*** DATA FOR THIS EXERCISE
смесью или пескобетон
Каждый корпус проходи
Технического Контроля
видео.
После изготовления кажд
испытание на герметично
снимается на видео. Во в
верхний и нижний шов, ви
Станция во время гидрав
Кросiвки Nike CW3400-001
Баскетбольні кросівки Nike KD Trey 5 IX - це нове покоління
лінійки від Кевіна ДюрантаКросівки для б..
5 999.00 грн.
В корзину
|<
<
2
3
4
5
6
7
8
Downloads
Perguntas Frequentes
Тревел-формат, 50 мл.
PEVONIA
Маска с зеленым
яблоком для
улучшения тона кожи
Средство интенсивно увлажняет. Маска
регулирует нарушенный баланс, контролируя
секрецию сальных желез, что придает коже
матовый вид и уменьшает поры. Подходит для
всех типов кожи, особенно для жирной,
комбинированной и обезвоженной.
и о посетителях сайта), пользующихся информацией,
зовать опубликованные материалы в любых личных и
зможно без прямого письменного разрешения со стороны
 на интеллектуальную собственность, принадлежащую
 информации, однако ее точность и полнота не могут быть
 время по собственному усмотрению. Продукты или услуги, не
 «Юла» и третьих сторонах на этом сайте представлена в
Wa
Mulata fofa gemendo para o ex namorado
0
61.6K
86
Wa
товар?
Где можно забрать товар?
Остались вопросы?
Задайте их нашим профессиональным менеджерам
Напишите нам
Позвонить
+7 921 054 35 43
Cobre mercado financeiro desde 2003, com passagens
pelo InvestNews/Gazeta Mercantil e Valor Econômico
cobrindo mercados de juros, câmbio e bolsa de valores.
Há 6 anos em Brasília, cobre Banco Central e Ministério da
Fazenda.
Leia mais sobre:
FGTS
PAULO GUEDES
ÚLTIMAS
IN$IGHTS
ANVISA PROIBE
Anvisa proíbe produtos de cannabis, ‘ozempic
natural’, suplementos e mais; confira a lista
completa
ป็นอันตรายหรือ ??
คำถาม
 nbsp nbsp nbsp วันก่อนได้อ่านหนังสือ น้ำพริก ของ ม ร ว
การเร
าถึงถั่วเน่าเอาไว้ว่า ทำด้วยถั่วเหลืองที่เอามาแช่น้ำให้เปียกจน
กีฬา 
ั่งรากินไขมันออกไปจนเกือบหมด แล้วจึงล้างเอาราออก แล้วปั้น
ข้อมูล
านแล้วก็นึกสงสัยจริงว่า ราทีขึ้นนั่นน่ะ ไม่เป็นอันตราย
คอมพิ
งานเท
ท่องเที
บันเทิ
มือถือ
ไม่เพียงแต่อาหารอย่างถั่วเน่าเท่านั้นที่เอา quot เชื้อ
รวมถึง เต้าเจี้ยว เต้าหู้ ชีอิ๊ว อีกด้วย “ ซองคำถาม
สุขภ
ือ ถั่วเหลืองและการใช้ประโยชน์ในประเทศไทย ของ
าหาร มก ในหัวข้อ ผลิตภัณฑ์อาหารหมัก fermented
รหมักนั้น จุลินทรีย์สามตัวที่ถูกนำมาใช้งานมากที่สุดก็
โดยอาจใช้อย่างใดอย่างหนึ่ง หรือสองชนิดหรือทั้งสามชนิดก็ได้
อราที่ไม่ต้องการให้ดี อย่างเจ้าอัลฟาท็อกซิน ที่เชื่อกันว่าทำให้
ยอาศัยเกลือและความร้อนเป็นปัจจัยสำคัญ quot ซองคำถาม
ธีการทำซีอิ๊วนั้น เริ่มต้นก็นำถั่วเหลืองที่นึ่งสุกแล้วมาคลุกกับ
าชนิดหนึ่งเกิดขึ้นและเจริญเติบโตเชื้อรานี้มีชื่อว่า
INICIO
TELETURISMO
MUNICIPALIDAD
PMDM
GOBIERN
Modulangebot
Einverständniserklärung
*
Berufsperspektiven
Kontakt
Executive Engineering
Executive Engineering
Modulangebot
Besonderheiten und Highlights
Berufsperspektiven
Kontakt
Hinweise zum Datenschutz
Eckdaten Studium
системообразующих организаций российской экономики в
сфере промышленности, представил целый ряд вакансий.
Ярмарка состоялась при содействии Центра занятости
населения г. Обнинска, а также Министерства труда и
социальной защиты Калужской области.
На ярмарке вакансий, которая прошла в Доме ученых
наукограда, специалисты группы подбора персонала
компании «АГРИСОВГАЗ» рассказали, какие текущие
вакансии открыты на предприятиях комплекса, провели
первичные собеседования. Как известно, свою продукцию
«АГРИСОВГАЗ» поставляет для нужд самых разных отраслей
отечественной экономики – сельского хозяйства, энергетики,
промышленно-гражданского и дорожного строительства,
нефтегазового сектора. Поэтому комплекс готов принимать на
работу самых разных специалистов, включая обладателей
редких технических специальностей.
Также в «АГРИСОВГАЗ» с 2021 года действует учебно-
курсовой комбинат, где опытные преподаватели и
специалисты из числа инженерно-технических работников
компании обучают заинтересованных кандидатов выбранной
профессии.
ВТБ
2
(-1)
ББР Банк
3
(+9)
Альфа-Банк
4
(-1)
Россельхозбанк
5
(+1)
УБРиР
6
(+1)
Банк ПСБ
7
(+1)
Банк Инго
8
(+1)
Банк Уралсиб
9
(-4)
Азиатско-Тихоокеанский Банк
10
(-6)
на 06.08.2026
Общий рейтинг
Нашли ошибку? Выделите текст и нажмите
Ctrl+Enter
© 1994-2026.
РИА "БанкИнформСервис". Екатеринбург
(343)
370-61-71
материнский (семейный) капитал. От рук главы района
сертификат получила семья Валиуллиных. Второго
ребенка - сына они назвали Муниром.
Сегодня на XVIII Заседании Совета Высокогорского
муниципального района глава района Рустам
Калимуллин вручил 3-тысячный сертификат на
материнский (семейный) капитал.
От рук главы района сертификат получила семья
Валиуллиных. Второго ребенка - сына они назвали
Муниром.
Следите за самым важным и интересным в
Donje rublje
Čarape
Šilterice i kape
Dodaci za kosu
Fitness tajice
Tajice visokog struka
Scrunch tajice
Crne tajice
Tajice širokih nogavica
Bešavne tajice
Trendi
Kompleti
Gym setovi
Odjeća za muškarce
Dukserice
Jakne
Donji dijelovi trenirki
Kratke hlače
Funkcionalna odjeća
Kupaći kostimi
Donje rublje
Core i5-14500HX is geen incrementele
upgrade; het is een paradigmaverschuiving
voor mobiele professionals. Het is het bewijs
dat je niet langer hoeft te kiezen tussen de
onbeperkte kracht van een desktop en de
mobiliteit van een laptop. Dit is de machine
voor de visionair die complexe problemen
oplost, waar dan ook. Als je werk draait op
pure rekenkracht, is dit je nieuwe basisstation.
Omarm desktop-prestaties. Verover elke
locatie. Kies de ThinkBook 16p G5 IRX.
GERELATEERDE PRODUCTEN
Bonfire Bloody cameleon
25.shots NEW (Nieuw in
******
* [EXERCISE REQUIREMENTS]:
Every entry above must be copied exactly.

* [YOUR RESPONSE]:
смесью или пескобетон
Каждый корпус проходи
Технического Контроля
видео.
После изготовления кажд
испытание на герметично
снимается на видео. Во в
верхний и нижний шов, ви
Станция во время гидрав
Кросiвки Nike CW3400-001
Баскетбольні кросівки Nike KD Trey 5 IX - це нове покоління
лінійки від Кевіна ДюрантаКросівки для б..
5 999.00 грн.
В корзину
|<
<
2
3
4
5
6
7
8
Downloads
Perguntas Frequentes
Тревел-формат, 50 мл.
PEVONIA
Маска с зеленым
яблоком для
улучшения тона кожи
Средство интенсивно увлажняет. Маска
регулирует нарушенный баланс, контролируя
секрецию сальных желез, что придает коже
матовый вид и уменьшает поры. Подходит для
всех типов кожи, особенно для жирной,
комбинированной и обезвоженной.
и о посетителях сайта), пользующихся информацией,
зовать опубликованные материалы в любых личных и
зможно без прямого письменного разрешения со стороны
 на интеллектуальную собственность, принадлежащую
 информации, однако ее точность и полнота не могут быть
 время по собственному усмотрению. Продукты или услуги, не
 «Юла» и третьих сторонах на этом сайте представлена в
Wa
Mulata fofa gemendo para o ex namorado
0
61.6K
86
Wa
товар?
Где можно забрать товар?
Остались вопросы?
Задайте их нашим профессиональным менеджерам
Напишите нам
Позвонить
+7 921 054 35 43
Cobre mercado financeiro desde 2003, com passagens
pelo InvestNews/Gazeta Mercantil e Valor Econômico
cobrindo mercados de juros, câmbio e bolsa de valores.
Há 6 anos em Brasília, cobre Banco Central e Ministério da
Fazenda.
Leia mais sobre:
FGTS
PAULO GUEDES
ÚLTIMAS
IN$IGHTS
ANVISA PROIBE
Anvisa proíbe produtos de cannabis, ‘ozempic
natural’, suplementos e mais; confira a lista
completa
ป็นอันตรายหรือ ??
คำถาม
 nbsp nbsp nbsp วันก่อนได้อ่านหนังสือ น้ำพริก ของ ม ร ว
การเร
าถึงถั่วเน่าเอาไว้ว่า ทำด้วยถั่วเหลืองที่เอามาแช่น้ำให้เปียกจน
กีฬา 
ั่งรากินไขมันออกไปจนเกือบหมด แล้วจึงล้างเอาราออก แล้วปั้น
ข้อมูล
านแล้วก็นึกสงสัยจริงว่า ราทีขึ้นนั่นน่ะ ไม่เป็นอันตราย
คอมพิ
งานเท
ท่องเที
บันเทิ
มือถือ
ไม่เพียงแต่อาหารอย่างถั่วเน่าเท่านั้นที่เอา quot เชื้อ
รวมถึง เต้าเจี้ยว เต้าหู้ ชีอิ๊ว อีกด้วย “ ซองคำถาม
สุขภ
ือ ถั่วเหลืองและการใช้ประโยชน์ในประเทศไทย ของ
าหาร มก ในหัวข้อ ผลิตภัณฑ์อาหารหมัก fermented
รหมักนั้น จุลินทรีย์สามตัวที่ถูกนำมาใช้งานมากที่สุดก็
โดยอาจใช้อย่างใดอย่างหนึ่ง หรือสองชนิดหรือทั้งสามชนิดก็ได้
อราที่ไม่ต้องการให้ดี อย่างเจ้าอัลฟาท็อกซิน ที่เชื่อกันว่าทำให้
ยอาศัยเกลือและความร้อนเป็นปัจจัยสำคัญ quot ซองคำถาม
ธีการทำซีอิ๊วนั้น เริ่มต้นก็นำถั่วเหลืองที่นึ่งสุกแล้วมาคลุกกับ
าชนิดหนึ่งเกิดขึ้นและเจริญเติบโตเชื้อรานี้มีชื่อว่า
INICIO
TELETURISMO
MUNICIPALIDAD
PMDM
GOBIERN
Modulangebot
Einverständniserklärung
*
Berufsperspektiven
Kontakt
Executive Engineering
Executive Engineering
Modulangebot
Besonderheiten und Highlights
Berufsperspektiven
Kontakt
Hinweise zum Datenschutz
Eckdaten Studium
системообразующих организаций российской экономики в
сфере промышленности, представил целый ряд вакансий.
Ярмарка состоялась при содействии Центра занятости
населения г. Обнинска, а также Министерства труда и
социальной защиты Калужской области.
На ярмарке вакансий, которая прошла в Доме ученых
наукограда, специалисты группы подбора персонала
компании «АГРИСОВГАЗ» рассказали, какие текущие
вакансии открыты на предприятиях комплекса, провели
первичные собеседования. Как известно, свою продукцию
«АГРИСОВГАЗ» поставляет для нужд самых разных отраслей
отечественной экономики – сельского хозяйства, энергетики,
промышленно-гражданского и дорожного строительства,
нефтегазового сектора. Поэтому комплекс готов принимать на
работу самых разных специалистов, включая обладателей
редких технических специальностей.
Также в «АГРИСОВГАЗ» с 2021 года действует учебно-
курсовой комбинат, где опытные преподаватели и
специалисты из числа инженерно-технических работников
компании обучают заинтересованных кандидатов выбранной
профессии.
ВТБ
2
(-1)
ББР Банк
3
(+9)
Альфа-Банк
4
(-1)
Россельхозбанк
5
(+1)
УБРиР
6
(+1)
Банк ПСБ
7
(+1)
Банк Инго
8
(+1)
Банк Уралсиб
9
(-4)
Азиатско-Тихоокеанский Банк
10
(-6)
на 06.08.2026
Общий рейтинг
Нашли ошибку? Выделите текст и нажмите
Ctrl+Enter
© 1994-2026.
РИА "БанкИнформСервис". Екатеринбург
(343)
370-61-71
материнский (семейный) капитал. От рук главы района
сертификат получила семья Валиуллиных. Второго
ребенка - сына они назвали Муниром.
Сегодня на XVIII Заседании Совета Высокогорского
муниципального района глава района Рустам
Калимуллин вручил 3-тысячный сертификат на
материнский (семейный) капитал.
От рук главы района сертификат получила семья
Валиуллиных. Второго ребенка - сына они назвали
Муниром.
Следите за самым важным и интересным в
Donje rublje
Čarape
Šilterice i kape
Dodaci za kosu
Fitness tajice
Tajice visokog struka
Scrunch tajice
Crne tajice
Tajice širokih nogavica
Bešavne tajice
Trendi
Kompleti
Gym setovi
Odjeća za muškarce
Dukserice
Jakne
Donji dijelovi trenirki
Kratke hlače
Funkcionalna odjeća
Kupaći kostimi
Donje rublje
Core i5-14500HX is geen incrementele
upgrade; het is een paradigmaverschuiving
voor mobiele professionals. Het is het bewijs
dat je niet langer hoeft te kiezen tussen de
onbeperkte kracht van een desktop en de
mobiliteit van een laptop. Dit is de machine
voor de visionair die complexe problemen
oplost, waar dan ook. Als je werk draait op
pure rekenkracht, is dit je nieuwe basisstation.
Omarm desktop-prestaties. Verover elke
locatie. Kies de ThinkBook 16p G5 IRX.
GERELATEERDE PRODUCTEN
Bonfire Bloody cameleon
25.shots NEW (Nieuw in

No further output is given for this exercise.